SSE has listed four key targets under the new 2030 strategy that directly align to the SDGs. A goal to cut the carbon intensity of the electricity it generates by 50% is linked to Goal 13: Climate action, while Goal 7: Affordable and clean energy, will see SSE treble its renewable output to 30TWh annually. SSE first announced the 50% carbon reduction on edie’s Mission Possible Pledge Wall during Green GB Week.
The energy firm will also contribute to SDG 9: Industry, innovation and infrastructure by accommodating the rollout of 10 million EVs in Great Britain by investing in infrastructure and network flexibility. SSE will also champion Fair Tax and a Living Wage in the UK and Ireland, linked to Goal 8: Decent work and economic growth.
SSE’s new and first chief sustainability officer Rachel McEwen will report directly to chief executive Alistair Phillips-Davies.
“We’ve put the transformation to a low carbon economy at the heart of our strategy and these measures demonstrate how seriously we take that commitment. Our ambition is to be a leading energy company in a low carbon world,” Phillips-Davies said.
“The four ambitious objectives underpin what our businesses stand for and our investment in long-term, sustainable, low carbon assets and infrastructure will contribute to the UK and Ireland’s climate change targets while building a fairer and more prosperous society.”
As well as appointing a chief sustainability officer, SSE will also require all senior management to be judged against the delivery of the 2030 strategy.
A for SSE
SSE increased its CDP Climate score from a B to an A- last year. It is also the first FTSE100 company to achieve the independent Fair Tax Mark accreditation in 2014 and every year since and was accredited as a Living Wage employer in 2013.
The company is also among the 16 firms which have co-founded a new forum aimed at helping Europe’s business community champion sustainable finance and impact investing.
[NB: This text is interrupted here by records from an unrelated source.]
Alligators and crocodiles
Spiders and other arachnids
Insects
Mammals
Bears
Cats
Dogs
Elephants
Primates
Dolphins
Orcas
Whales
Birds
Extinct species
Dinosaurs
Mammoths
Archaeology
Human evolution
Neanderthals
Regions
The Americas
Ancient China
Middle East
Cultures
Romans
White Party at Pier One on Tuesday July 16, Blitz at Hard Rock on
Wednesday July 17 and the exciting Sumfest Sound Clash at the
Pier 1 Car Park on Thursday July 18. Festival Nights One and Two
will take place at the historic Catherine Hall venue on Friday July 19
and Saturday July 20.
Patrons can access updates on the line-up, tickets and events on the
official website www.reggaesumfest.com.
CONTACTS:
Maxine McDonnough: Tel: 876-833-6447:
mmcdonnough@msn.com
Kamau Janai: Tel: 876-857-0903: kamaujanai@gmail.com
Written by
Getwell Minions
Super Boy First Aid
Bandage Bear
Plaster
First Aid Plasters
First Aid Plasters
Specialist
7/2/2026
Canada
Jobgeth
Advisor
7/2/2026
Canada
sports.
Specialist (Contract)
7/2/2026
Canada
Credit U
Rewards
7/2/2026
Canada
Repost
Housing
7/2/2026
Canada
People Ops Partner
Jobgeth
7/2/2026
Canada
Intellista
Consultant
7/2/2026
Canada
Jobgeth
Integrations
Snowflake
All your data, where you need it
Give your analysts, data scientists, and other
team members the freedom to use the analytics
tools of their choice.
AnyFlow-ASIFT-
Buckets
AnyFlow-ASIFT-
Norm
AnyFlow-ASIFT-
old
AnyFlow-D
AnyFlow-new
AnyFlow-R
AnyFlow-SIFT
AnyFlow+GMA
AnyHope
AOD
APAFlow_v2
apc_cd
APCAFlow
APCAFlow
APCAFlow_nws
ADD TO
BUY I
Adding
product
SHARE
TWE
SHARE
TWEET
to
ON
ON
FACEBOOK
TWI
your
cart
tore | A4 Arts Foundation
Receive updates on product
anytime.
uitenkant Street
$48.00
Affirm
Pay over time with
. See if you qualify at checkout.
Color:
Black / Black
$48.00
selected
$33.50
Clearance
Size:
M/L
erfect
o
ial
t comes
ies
Last year, SSE issued its second green bond worth €650m, confirming the big six supplier as the largest issuer of green bonds from the UK corporate sector at the time.
Dame Sue Bruce, independent Chair of SSE’s Remuneration Committee, said: “Through this new approach, very clear and ambitious environmental, social and economic sustainable goals have now been cemented into the business strategy. Aligning directly those aims to how executive directors and other senior managers are rewarded, over time, sets a precedent for how we feel sustainability should be regarded by business leadership.
“We have received clear feedback from shareholders and stakeholders stating they would welcome climate change and sustainability incentives for senior leaders and I look forward to discussing this with them in the weeks to come.”
Earlier this week, SSE announced that it would close a 485MW unit at the coal-fired Fiddler’s Ferry power station in Warrington.